Disclosures to a journalist or parliamentarian
Public interest disclosures to a journalist or parliamentarian may be protected if:
- the whistle-blower first makes a protected disclosure of the disclosable matter to a regulator;
- at least 90 days have passed since the disclosure;
- the whistle-blower does not have reasonable grounds to believe that action is being taken to address the matters disclosed;
- the whistle-blower has reasonable grounds to believe that making a further disclosure of the information would be in the public interest;
- the whistle-blower makes a written notification to the recipient of the previous disclosure no less than 90 days after the previous disclosure; and
- the disclosure to the journalist or the parliamentarian is no greater than is necessary to inform the recipient of the misconduct or the improper state of affairs or circumstances.
Emergency disclosures may also be made to a journalist or parliamentarian if the whistle-blower has reasonable grounds to believe that the information concerns a substantial and imminent danger to the health or safety of one or more persons or to the natural environment. There is no waiting requirement for an emergency disclosure but the whistle-blower must still have made a previous disclosure and also given prior written notification to the recipient of the previous disclosure.
What protections does a whistle-blower have?
The reforms increase the protections available to whistle-blowers, including:
- a whistle-blower will have immunity from civil, criminal or administrative liability (such as disciplinary action) for making a protected disclosure;
- information received will not be admissible into evidence against the whistle-blower in criminal proceedings unless the proceedings relate to the falsity of the information;
- no contractual or other remedies or rights may be enforced or exercised against a disclosure on the basis of the protected disclosure;
- a contract cannot be terminated on the basis that the disclosure constitutes a breach of contract;
- if a person discloses the identity of the whistle-blower or information that reveals the identity of the whistle blower it is a breach of a civil penalty provision; and
- it is an offence to threaten or cause detriment to a person because of a suspicion that a protected disclosure has or may be made.
A whistle-blower can now take civil action if they have suffered detriment because of a protected disclosure.

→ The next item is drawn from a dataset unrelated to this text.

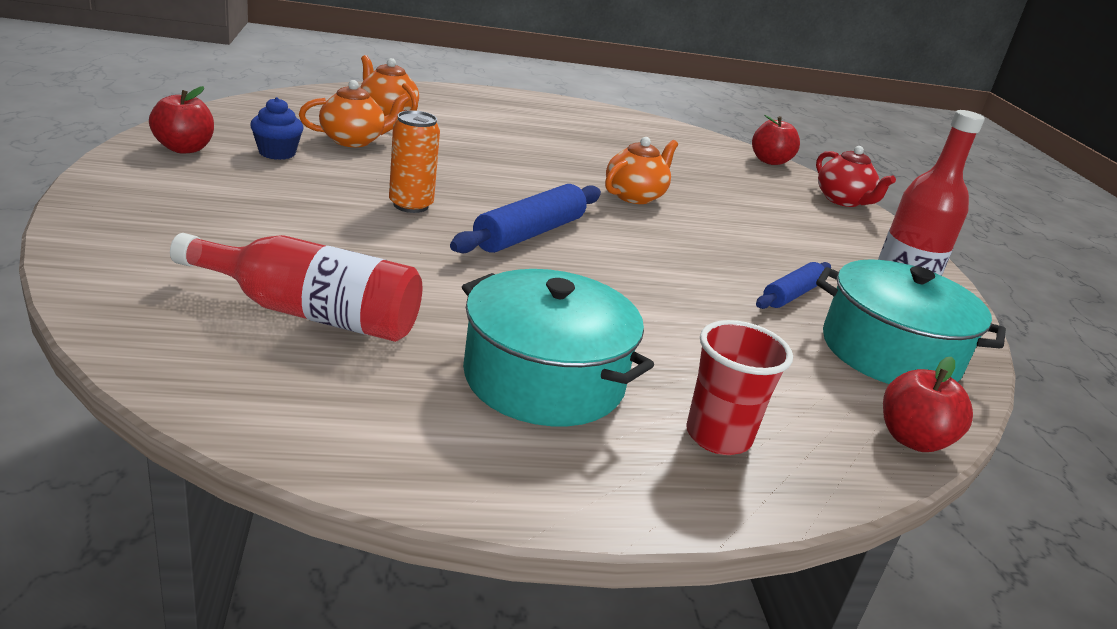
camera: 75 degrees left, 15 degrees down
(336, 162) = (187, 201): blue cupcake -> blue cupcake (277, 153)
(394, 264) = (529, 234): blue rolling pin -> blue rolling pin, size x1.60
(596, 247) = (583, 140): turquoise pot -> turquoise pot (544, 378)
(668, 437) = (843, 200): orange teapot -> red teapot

Detriment includes:
- dismissal or an injury in their employment;
- discrimination, harassment or intimidation;
- harm or injury (including psychological harm);
- reputational damage; and
- other types of damage.
Significantly, the new regime also introduces a reverse onus of proof in respect of both claims against an individual as well as claims against a company, in favour of the whistle-blower.
The extent to which the regulated entity will bear the onus of proof will depend on the type of claim but will generally include proving that a belief or suspicion that a protected disclosure was, may or could be made was not part of the reason for the detrimental conduct.

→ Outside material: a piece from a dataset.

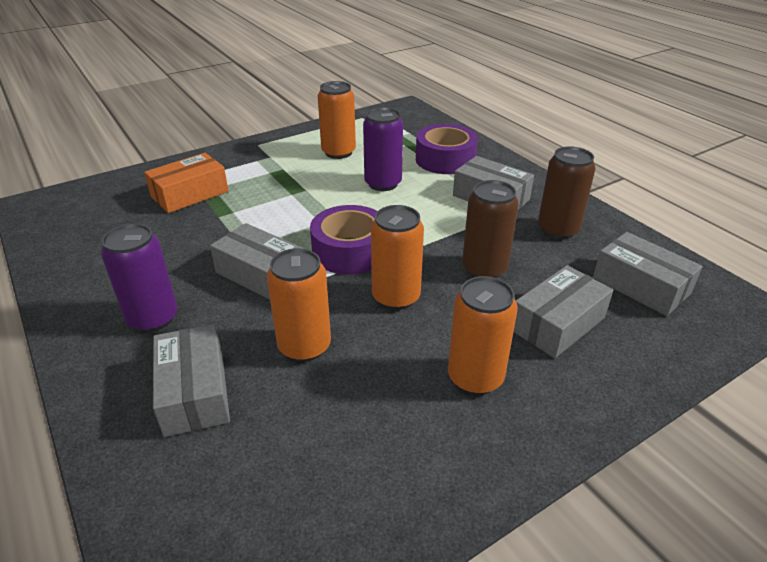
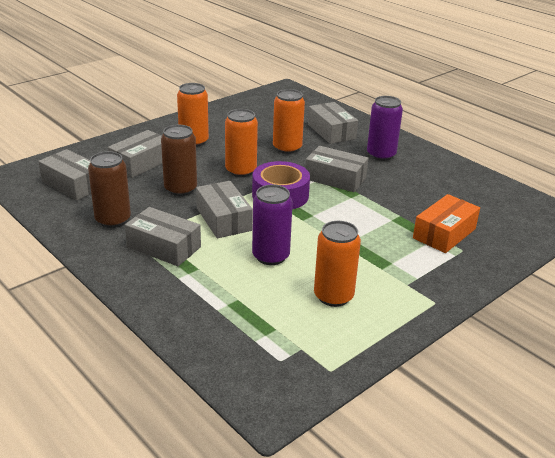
camera: 170 degrees right, 5 degrees down
(427, 223) = (223, 219): none -> grey box
(445, 159) = (207, 293): purple tape -> none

Mandatory whistle-blower policies
On 1 January 2020, a compliant whistle-blower policy will be required for:
- a public company (such as a company limited by guarantee); or
- a ‘large private company’ which is defined as a company with:
- has at least $25 million consolidated revenue per financial year;
- $12.5 million in assets; or
- 50 employees.
Before the commencement of the new regime on 1 July 2019, not-for-profits should:
- assess whether they are caught by the legislation; and
- prepare policies and procedures as necessary.
The new regime is a significant increase in the power and protections of whistle-blowers. Accordingly, organisations caught by the new regime will have an increased exposure to reputational damage.